Evaluer la totalité du préjudice
Il faut ensuite évaluer la totalité du préjudice qu’aurait procuré la chance si celle-ci s’était réalisée.
Le préjudice peut être un gain perdu ou une perte.
On s’attachera à décrire et à quantifier la situation qui aurait celle qui se serait alors produite si la chance s’était réalisée.
Dans l’exemple ci-dessus de la perte de chance à la suite d’un bris de machine, on évaluera quelles sont les ventes potentielles du produit d’après les données du marché, celles de la concurrence, les échanges commerciaux, l’historique des ventes, etc..

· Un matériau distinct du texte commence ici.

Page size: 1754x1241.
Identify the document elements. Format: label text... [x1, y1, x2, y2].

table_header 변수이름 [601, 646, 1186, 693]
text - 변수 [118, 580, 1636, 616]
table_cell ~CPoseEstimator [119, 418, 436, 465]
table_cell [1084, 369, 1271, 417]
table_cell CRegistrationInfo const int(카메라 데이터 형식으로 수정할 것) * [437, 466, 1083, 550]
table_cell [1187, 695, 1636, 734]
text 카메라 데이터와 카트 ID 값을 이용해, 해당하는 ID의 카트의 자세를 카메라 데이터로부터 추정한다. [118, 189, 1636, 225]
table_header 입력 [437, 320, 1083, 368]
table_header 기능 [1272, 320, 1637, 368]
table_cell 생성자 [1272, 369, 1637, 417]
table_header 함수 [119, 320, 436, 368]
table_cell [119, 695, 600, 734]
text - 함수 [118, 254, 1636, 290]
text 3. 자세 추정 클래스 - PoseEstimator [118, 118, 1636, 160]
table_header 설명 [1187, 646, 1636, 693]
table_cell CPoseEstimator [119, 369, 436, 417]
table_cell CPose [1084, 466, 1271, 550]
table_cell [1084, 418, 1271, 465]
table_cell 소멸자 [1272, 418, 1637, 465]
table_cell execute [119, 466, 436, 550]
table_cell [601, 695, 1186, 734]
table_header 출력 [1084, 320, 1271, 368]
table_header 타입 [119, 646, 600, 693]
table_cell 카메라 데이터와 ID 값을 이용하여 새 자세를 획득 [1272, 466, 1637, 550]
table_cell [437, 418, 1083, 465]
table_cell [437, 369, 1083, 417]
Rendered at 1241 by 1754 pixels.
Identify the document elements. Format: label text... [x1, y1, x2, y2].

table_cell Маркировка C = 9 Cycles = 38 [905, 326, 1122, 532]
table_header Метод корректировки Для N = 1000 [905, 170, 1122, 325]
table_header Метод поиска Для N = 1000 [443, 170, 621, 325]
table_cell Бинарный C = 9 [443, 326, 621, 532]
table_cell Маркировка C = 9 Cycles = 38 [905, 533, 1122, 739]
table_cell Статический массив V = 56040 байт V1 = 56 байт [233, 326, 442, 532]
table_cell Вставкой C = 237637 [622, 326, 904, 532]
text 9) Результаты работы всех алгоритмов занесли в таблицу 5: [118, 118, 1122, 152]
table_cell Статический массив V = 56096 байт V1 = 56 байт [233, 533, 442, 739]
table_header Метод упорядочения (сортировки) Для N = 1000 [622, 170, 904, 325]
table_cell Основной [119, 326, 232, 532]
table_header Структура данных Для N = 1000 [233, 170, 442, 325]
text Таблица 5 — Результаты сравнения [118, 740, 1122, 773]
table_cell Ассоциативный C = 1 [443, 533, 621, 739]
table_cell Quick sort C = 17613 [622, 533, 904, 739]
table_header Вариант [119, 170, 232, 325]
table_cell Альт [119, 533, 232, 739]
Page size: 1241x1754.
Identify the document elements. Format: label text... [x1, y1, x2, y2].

Il sera ainsi caractérisé une situation de référence réaliste en fonction des éléments de faits qui auront été recueillis pour évaluer la totalité du préjudice si la chance s’était réalisée.
Estimer la probabilité de réalisation de la chance
Il faut enfin évaluer la fraction du préjudice à affecter à la perte de chance.
L’approche quantitative est parfois possible lorsque nous disposons par exemple d’un taux de transformation d’un devis en contrat basé sur un historique.
L’approche qualitative sera retenue si nous ne disposons d’aucun moyen mathématique pour apprécier cette probabilité.
Dans l’exemple du bris de machine ci-dessus, ce n’est pas parce que l’entreprise aurait pu produire les pièces, qu’elle les aurait nécessairement vendues.
Il existe d’autres facteurs indépendamment du bris de machine qui concourent à la vente de ces pièces.
L’entreprise aura, par exemple, plus de chance de vendre ces pièces si les relations commerciales sont presque abouties et si des échantillons ont été produits et validés, que dans le cas contraire.
Pour évaluer la probabilité à retenir, on s’attachera à déterminer les autres facteurs qui concourent à la réalisation du gain manqué ou à la limitation de la perte, et à apprécier le poids de chacun de ces facteurs.
Synthèse
Pour établir un préjudice économique lié à une perte de chance, il doit être démontré le lien de causalité entre la perte de chance du fait du tiers et le préjudice. Ainsi, la perte de chance sera certaine.
Puis, il faut évaluer la totalité du préjudice constitué par le gain manqué ou la perte si la chance s’était réalisée.
Enfin, il faut évaluer la fraction du préjudice à affecter à la perte de chance en déterminant s’il existe d’autres facteurs qui peuvent concourir au préjudice.
Pour aller plus loin
Etablir un arbre des causes entre le fait du tiers à l’origine de la perte de chance et le préjudice peut être éclairant.
Il permet d’établir le lien de causalité entre la perte de chance et le préjudice.
Il permet aussi d’apprécier le poids des autres facteurs concourant à la réalisation du préjudice et ainsi d’évaluer la fraction du préjudice à affecter à cette perte de chance.